Un article de la RTBF nous rappelle que le choix de la provocation et du choc pour faire passer des idées n’est pas nouveau. Médecins sans frontière, Amnesty International ou la prévention à la sécurité routière, utilisent aussi ce type de publicité. Notre propre mouvement, le GAMP, avait été fort critiqué pour notre campagne de 2013, qui s’intitulait Imaginez-vous handicapé de grande dépendance. A l’époque, le journal Le Soir avait même rédigé un article Faut-il choquer pour nous sensibiliser ? En 2011, Cap48 avait aussi choqué avec son détournement de la publicité Wonderbra.
La question ne date donc pas d’hier.
Plusieurs études montrent l’efficacité de ce type de publicité, en particulier auprès des publics non-acquis à la cause, c’est-à-dire les non-donateurs ou les donateurs ponctuels. Plus l’émotion véhiculée par la campagne est forte, plus l’adhésion au message est importante. Bousculer et heurter engagent les consommateurs à agir.
La campagne de CAP 48 fait-elle trop de bruit ?
Ce qui est sûr, c’est que le secteur du handicap peine à sensibiliser le grand public. Les campagnes de communication douces et jolies, fondées sur l’espoir, la bienveillance, la positivité, ne font pas rendre compte de la réalité, de son âpreté, ainsi que de l’isolement et du manque de solutions que subissent les parents. Loin de sensibiliser, ces campagnes peuvent parfois mener à l’effet inverse, et prolonger l’invisibilisation des publics handicapés. Elles ne portent donc leurs fruits ni pour le grand public, ni pour les parents – qui se sentent une nouvelle fois incompris.
Face aux différentes critiques, la responsable de la communication de Cap48 s’est exprimée :
Ces cris, ces crises sont devenues le point d’entrée pour faire comprendre au grand public la difficulté dans laquelle les enfants et les parents se retrouvent. ” Nous savions que la campagne serait sans doute rejetée par certains ” dit Cap 48 mais nous voulions attirer l’attention sur cette réalité.
La campagne de CAP 48 fait-elle trop de bruit ?
Dans la campagne de Cap 48, ces informations viennent rapidement après la brutalité des cris. Pour expliquer qu’ils font partie de la réalité des personnes autistes.
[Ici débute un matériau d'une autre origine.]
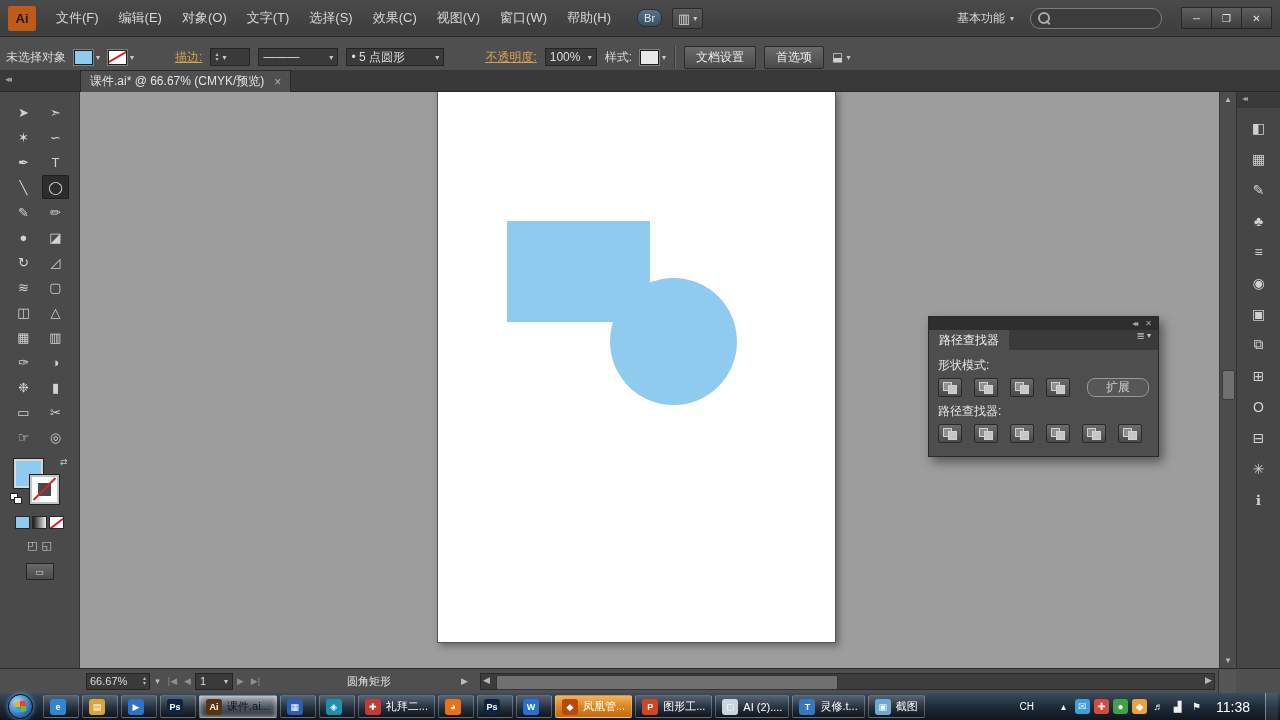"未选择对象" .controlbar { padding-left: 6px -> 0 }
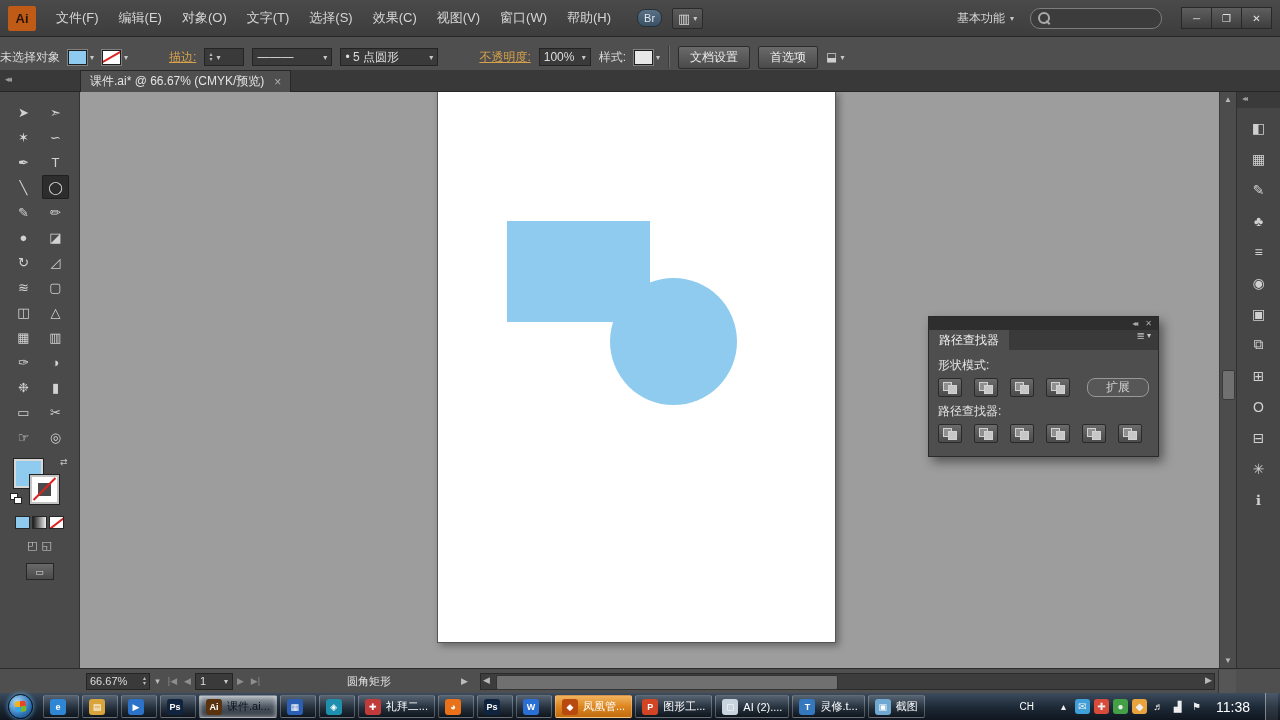"66.67%" .zoom-box { width: 64px -> 52px }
Cap 48 voulait tordre le cou aux idées reçues : il y a une mauvaise connaissance de l’autisme, qu’on associe facilement à des grands personnages de fiction comme Charlie Babbitt dans le film Rainman, dit Anne-Laure Macq responsable de la communication de Cap 48.
Pour répondre à l’article de la RTBF : la campagne de Cap48 fait-elle trop de bruit ?
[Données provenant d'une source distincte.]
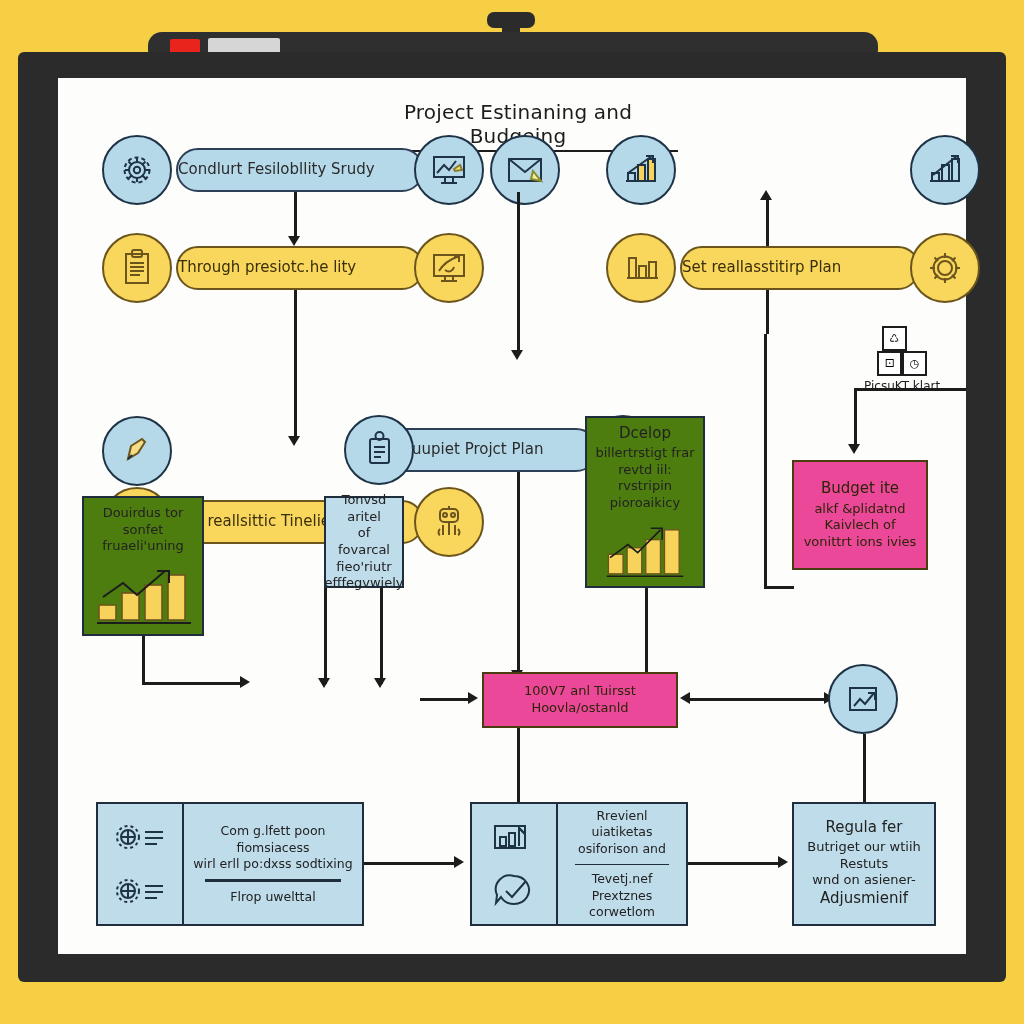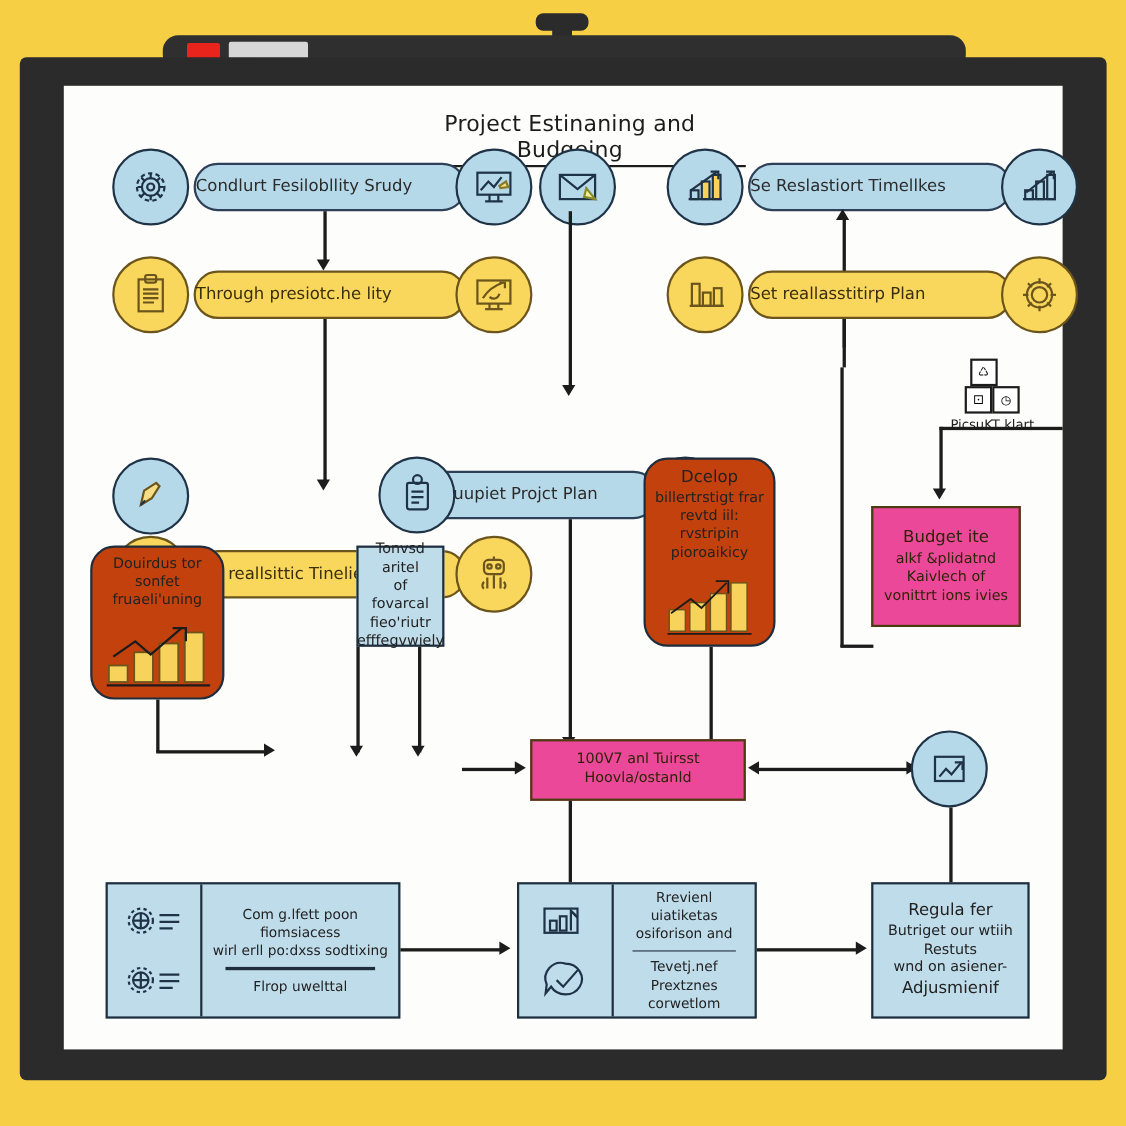"Se Reslastiort Timellkes" div.pill { html: <div> <span>Se Reslastiort Timellkes</span> </div> -> none }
Non, elle n’en fait pas de trop. Car le bruit entendu dans cette vidéo est celui d’enfants bien réels. Des enfants qu’on n’entend pas parce qu’ils sont cachés ou séparés des autres : en institution, dans des écoles différentes, des bus différents. Crier, c’est parfois le seul mode de communication que ces enfants ont. Leur seule fenêtre d’expression sur le monde.
Dire que la campagne de Cap48 fait trop de bruit reviendrait à dire que nos enfants en font de trop.
Or, au vu de la manière dont le handicap est traité par les politiques publiques, au vu du manque de visibilité de ces publics et du manque de places données à ces personnes, force est de constater que, non, nos enfants ne font pas encore assez de bruit.